Artist

Happy The Man

Genre: Rock ,Prog-Rock
Origin: U.S.A
Active: 1973 - 1979,2000 - 2005
Listen on Coda
Happy the Man's progressive rock approach earned comparisons to Yes for its melodic emphasis and to Gentle Giant for the intricate architecture of its pieces, yet the band distinguished itself through elite-level playing, sweeping symphonic gestures, irregular meters, atmospheric expanses, and flashes of whimsy. Though their largely instrumental catalog lacked uniformity, Happy the Man retained a loyal audience among progressive-rock collectors. Founded in 1974, the group featured keyboardist Kit Watkins, keyboardist and woodwind player Frank Wyatt, guitarist and occasional vocalist Stan Whitaker, and bassist Rick Kennell throughout the seventies, along with a changing roster of drummers. Original singer Cliff Fortney exited prior to the signing with Arista. Recorded with drummer Mike Beck, the self-titled 1977 debut presented each member's distinct writing voice: Watkins supplied symphonic scale, Wyatt favored lyric-driven songs, and Whitaker let humor surface on tracks such as "Stumpy Meets the Firecracker in Stencil Forest" and "Knee Bitten Nymphs in Limbo." The follow-up, Crafty Hands, arrived a year later with drummer Ron Riddle.

Crafty Hands in particular drew favorable notices from progressive listeners, yet the band's technically demanding style grew increasingly unfashionable commercially, prompting Arista to release them. Happy the Man nevertheless carried on, now with French drummer Coco Roussel, as they rehearsed and tracked new material for a projected third album while maintaining live activity. Persistent difficulties eventually proved insurmountable; Kit Watkins departed in 1979 to join Camel, appearing on two of their albums, after which the band disbanded. Watkins later established his own independent label, Azimuth, which issued his solo album Labyrinth in 1980, featuring Roussel on drums and percussion.
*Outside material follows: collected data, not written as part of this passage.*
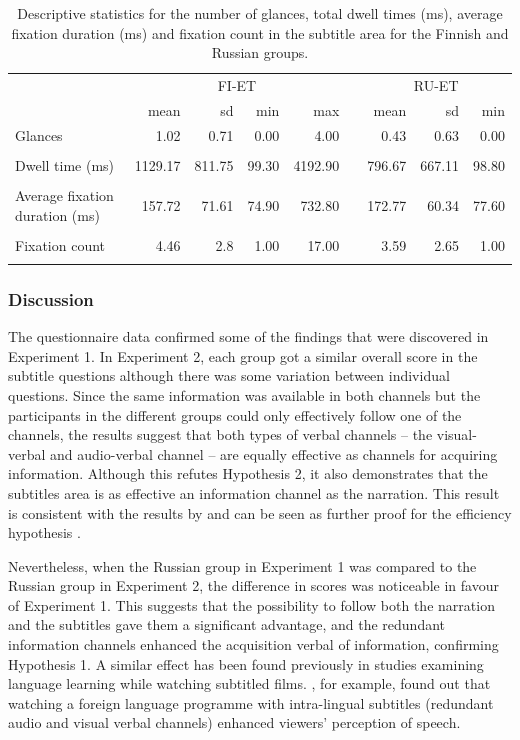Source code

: \documentclass[output=paper]{langsci/langscibook}
\begin{document}
\begin{table}
\small
\begin{tabularx}{\textwidth}{Xrrrrcrrr} 
\lsptoprule
& \multicolumn{4}{c}{ FI-ET} && \multicolumn{3}{c}{ RU-ET}\\
				& mean & sd & min & max && mean & sd & min\\
\midrule
{ Glances} 			& 1.02 	  & 0.71   & 0.00 & 4.00     && 0.43   & 0.63   & 0.00\\ \\
{ Dwell time (ms)} 		& 1129.17 & 811.75 & 99.30 & 4192.90 && 796.67 & 667.11 & 98.80\\ \\
{ Average \newline fixation duration (ms)}	& 157.72  & 71.61  & 74.90 & 732.80  && 172.77 & 60.34  & 77.60\\ \\
{ Fixation count} 		& 4.46    & 2.8    & 1.00  & 17.00   && 3.59   & 2.65   & 1.00\\  
\lspbottomrule
\end{tabularx}
\caption{Descriptive statistics for the number of glances, total dwell times (ms), average fixation duration (ms) and fixation count in the subtitle area for the Finnish and Russian groups.}
\label{lang:tab:1}
\end{table}

\subsubsection{Discussion}

The questionnaire data confirmed some of the findings that were discovered in Experiment 1. In Experiment 2, each group got a similar overall score in the subtitle questions although there was some variation between individual questions. Since the same information was available in both channels but the participants in the different groups could only effectively follow one of the channels, the results suggest that both types of verbal channels -- the visual-verbal and audio-verbal channel -- are equally effective as channels for acquiring information. Although this refutes Hypothesis 2, it also demonstrates that the subtitles area is as effective an information channel as the narration. This result is consistent with the results by \citet{Perego2010} and can be seen as further proof for the efficiency hypothesis \citep{dydewalle1987}. 
 
\newpage 
Nevertheless, when the Russian group in Experiment 1 was compared to the Russian group in Experiment 2, the difference in scores was noticeable in favour of Experiment 1. This suggests that the possibility to follow both the narration and the subtitles gave them a significant advantage, and the redundant information channels enhanced the acquisition verbal of information, confirming Hypothesis 1. A similar effect has been found previously in studies examining language learning while watching subtitled films. \citet{mitterer2009}, for example, found out that watching a foreign language programme with intra-lingual subtitles (redundant audio and visual verbal channels) enhanced viewers' perception of speech. 
\end{document}
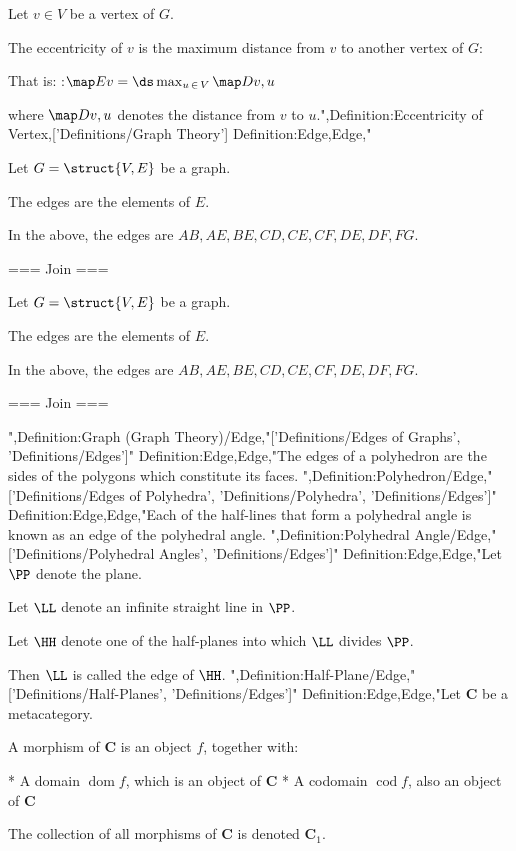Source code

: Let $v \in V$ be a vertex of $G$.


The eccentricity of $v$ is the maximum distance from $v$ to another vertex of $G$:


That is:
:$\map E v = \ds \max_{u \mathop \in V} \map D {v, u}$

where $\map D {v, u}$ denotes the distance from $v$ to $u$.",Definition:Eccentricity of Vertex,['Definitions/Graph Theory']
Definition:Edge,Edge,"


Let $G = \struct {V, E}$ be a graph.

The edges are the elements of $E$.


In the above, the edges are $AB, AE, BE, CD, CE, CF, DE, DF, FG$.


=== Join ===




Let $G = \struct {V, E}$ be a graph.

The edges are the elements of $E$.


In the above, the edges are $AB, AE, BE, CD, CE, CF, DE, DF, FG$.


=== Join ===

",Definition:Graph (Graph Theory)/Edge,"['Definitions/Edges of Graphs', 'Definitions/Edges']"
Definition:Edge,Edge,"The edges of a polyhedron are the sides of the polygons which constitute its faces.
",Definition:Polyhedron/Edge,"['Definitions/Edges of Polyhedra', 'Definitions/Polyhedra', 'Definitions/Edges']"
Definition:Edge,Edge,"Each of the half-lines that form a polyhedral angle is known as an edge of the polyhedral angle.
",Definition:Polyhedral Angle/Edge,"['Definitions/Polyhedral Angles', 'Definitions/Edges']"
Definition:Edge,Edge,"Let $\PP$ denote the plane.

Let $\LL$ denote an infinite straight line in $\PP$.

Let $\HH$ denote one of the half-planes into which $\LL$ divides $\PP$.

Then $\LL$ is called the edge of $\HH$.
",Definition:Half-Plane/Edge,"['Definitions/Half-Planes', 'Definitions/Edges']"
Definition:Edge,Edge,"Let $\mathbf C$ be a metacategory.


A morphism of $\mathbf C$ is an object $f$, together with:

* A domain $\operatorname {dom} f$, which is an object of $\mathbf C$
* A codomain $\operatorname {cod} f$, also an object of $\mathbf C$


The collection of all morphisms of $\mathbf C$ is denoted $\mathbf C_1$.


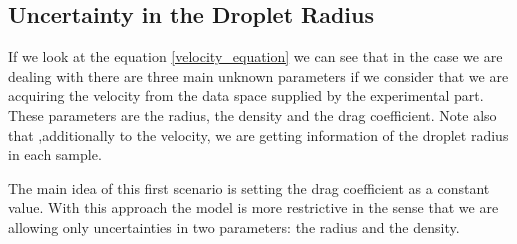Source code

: \documentclass{article}
\begin{document}
\renewcommand{\figurename}{\textbf{Figure}} 
\renewcommand\thefigure{\textbf{\arabic{figure}}} 




\subsection{Uncertainty in the Droplet Radius}

If we look at the equation \ref{velocity_equation} we can see that in the case we are dealing with there are three main unknown parameters if we consider that we are acquiring the velocity from the data space supplied by the experimental part. These parameters are the radius, the density and the drag coefficient. Note also that ,additionally to the velocity, we are getting information of the droplet radius in each sample.
\par \noindent
The main idea of this first scenario  is setting the drag coefficient as a constant value. With this approach the  model is more restrictive in the sense that we are allowing  only uncertainties in two parameters: the radius and the density.
\par \noindent
\end{document}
The title Labyrinth had originally been intended for Happy the Man's unfinished third album, and Watkins's record contained several pieces slated for that project; in 1983 Azimuth released the full band's four-year-old demo recordings for the same album under the title Better Late.... Watkins and Roussel also issued the duo album In Time in 1984, while Watkins continued releasing new-age-inflected solo work into the twenty-first century.

Additional Happy the Man recordings later surfaced on independent labels. East Side Digital released the Retrospective collection in 1989, and during the nineties Cuneiform presented several archival titles from the band's seventies period: the label reissued the Azimuth version of Better Late... in 1990 with two previously unreleased tracks, followed by 1994's Live drawn from a pair of 1978 club performances in Washington, D.C., and Falls Church, VA, 1995's Beginnings compiling early two-track studio sessions with Fortney, and 1999's Death's Crown featuring mid-seventies rehearsal recordings. Minus Watkins, the band reunited to issue the Muse Awakens CD in 2004.